I was born in a refugee camp in Tamil Nadu in south India. My parents fled the war in Sri Lanka and spent 30 years in India under terrible conditions where we were treated very badly.
As a child born to refugees I was denied education in Indian government schools, denied the right to work and welfare benefits in India.
We were harassed by security agencies. Despite having been born in India I had to report to security agencies every time I wanted to leave the camp. We lived in constant fear of sexual harassment by members of the Q branch [special units] of the Tamil Nadu Police.
Local businessmen exploit people in these camps. They make us do coolie work without consideration to our safety. As a result many men die at a very young age. My father died at the age of 45.
That is why many Tamils not only flee Sri Lanka but Indian refugee camps and other transit countries.
When Australia treats refugees badly, other states in our region follow and treat refugees worse. Our government’s refugee policy is directly and indirectly killing people.
We should acknowledge this fact and bring an end to the camps and welcome refugees.
I first came in contact with Australia’s refugee policy when my childhood friend Leo Seemanpillai self-immolated and died in Geelong in 2014. It was heartbreaking for all of us in the refugee camp to hear that threats of deportation led to Leo’s death.
Successive Australian governments have been deporting Tamils to Sri Lanka.
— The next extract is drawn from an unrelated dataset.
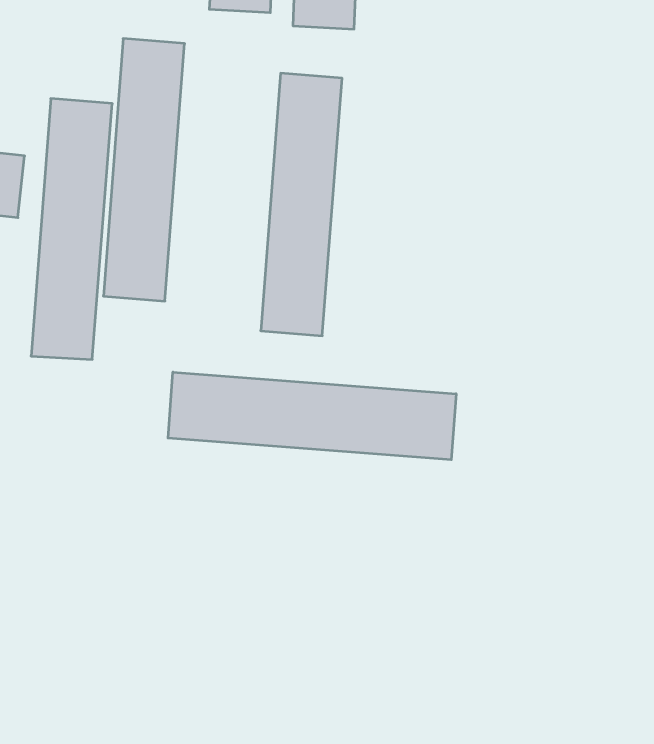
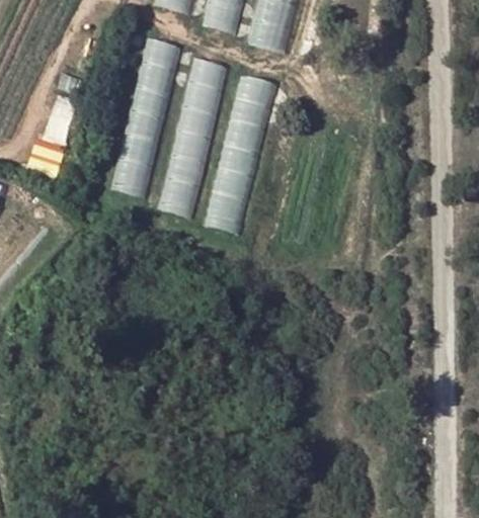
building: [31,99,112,359] -> [154,56,228,217]
building: [168,372,456,460] -> none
That continues now under [immigration minister] Peter Dutton.
Thousands of Tamils are facing deportation to Sri Lanka. In the past two years more than 1300 Tamils have been denied protection visas and will be deported in the coming months.
Just two weeks ago we saw how in a 5am raid Border Force took a Tamil family in the central Queensland town of Biloela. Priya, Nades and their two children aged 7 months and 2 years were taken to Melbourne. A week later our government handcuffed the parents, separated the children and tried to deport the family. Thanks to the people of Biloela and other refugee advocates we have stopped their deportation.
Now the family, including the two children, face a long time in detention while their appeal is heard. They will have a direction hearing on May 2.
Let us work together for the freedom of Priya and her family. Let us work together so that no more Tamils are deported to Sri Lanka. Let us work together till all refugees are safe.